The second possible legal avenue to a retrial would be the conclusion of Mr Kavala’s application currently pending before the European Court. If the Court were to find that his trial was unfair, in breach of Article 6 of the Convention, Mr Kavala would then have the right under Turkish law to request reopening of the criminal proceedings and his release pending proceedings. The Assize Court could then, either ex officio or upon the applicant’s request, decide to release him pending reopened proceedings.
The third possible legal avenue to a retrial would be a friendly settlement of Mr Kavala’s current application to the European Court, or a unilateral declaration by the government in respect of it. If accepted by the Court as a ground to strike out the application, a friendly settlement or unilateral declaration are both grounds recognised by Turkish legislation to allow the applicant to request reopening of proceedings before the Assize Court.[4]

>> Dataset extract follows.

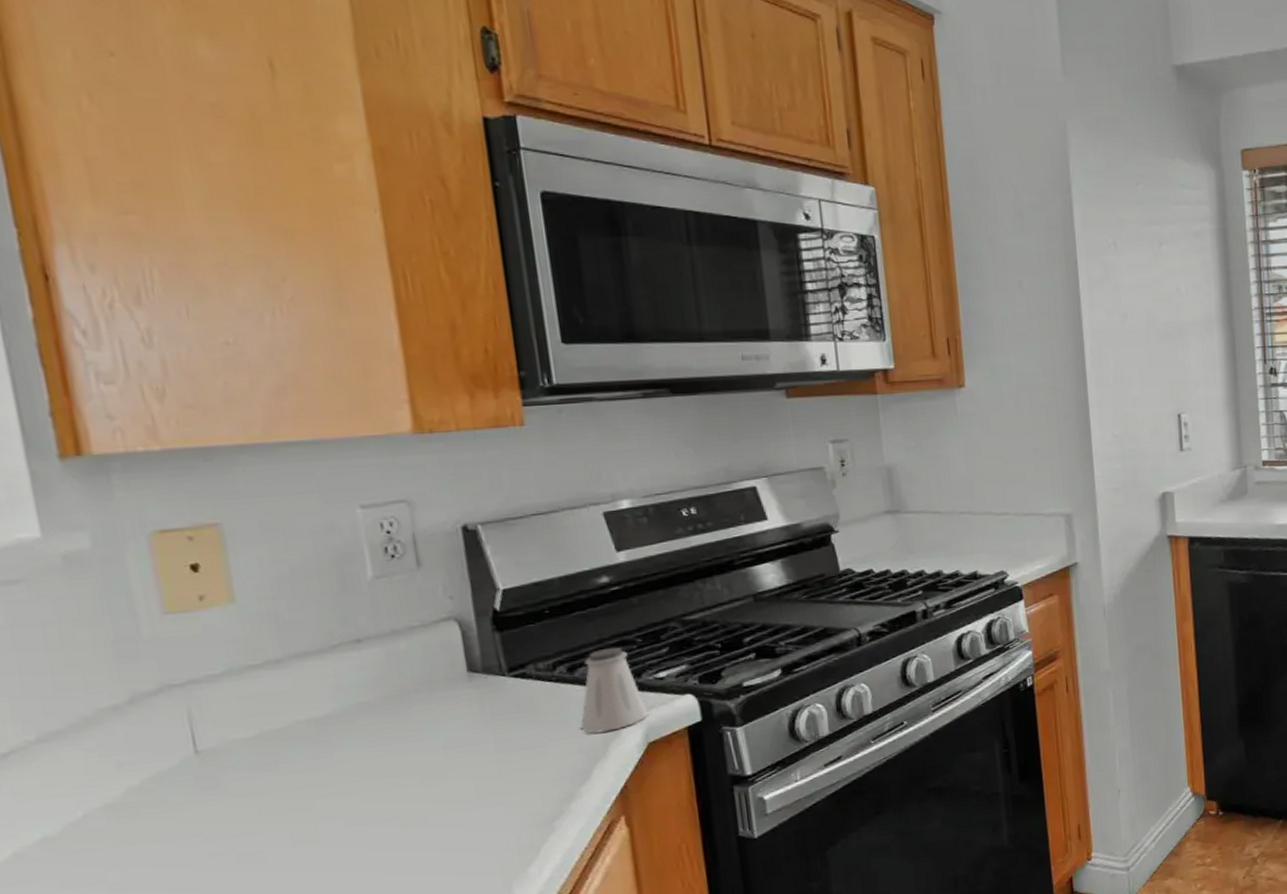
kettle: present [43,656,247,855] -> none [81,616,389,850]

It should be noted in this connection that strikeouts on the basis of the friendly settlement of applications concerning complaints under Article 6 of the Convention against Türkiye are not unusual in the European Court’s practice.[5] In the Secretariat’s view, this avenue could present the quickest route to a reopening, and would therefore be worth exploring. The Committee might therefore wish to urge the Turkish authorities to give full consideration to pursuing a friendly settlement of Mr Kavala’s case, on terms which would give him the best chance of a rapid release and acquittal.
Financing assured: YES |
[1] https://hudoc.exec.coe.int/ENG?i=CM/Del/Dec(2024)1507/H46-37
[2] CM/Notes/1483/H46-37, December 2023.
[4] Article 311(1)(f) of the Turkish Code of Criminal Procedure provides applicants with the possibility to request reopening of criminal proceedings following a decision by the Court to strike out their applications on the basis of a friendly settlement or unilateral declaration.
[5] It appears from HUDOC that 90 applications against Türkiye involving 217 applicants with Article 6 complaints have been resolved through friendly settlements or unilateral declarations since 2020.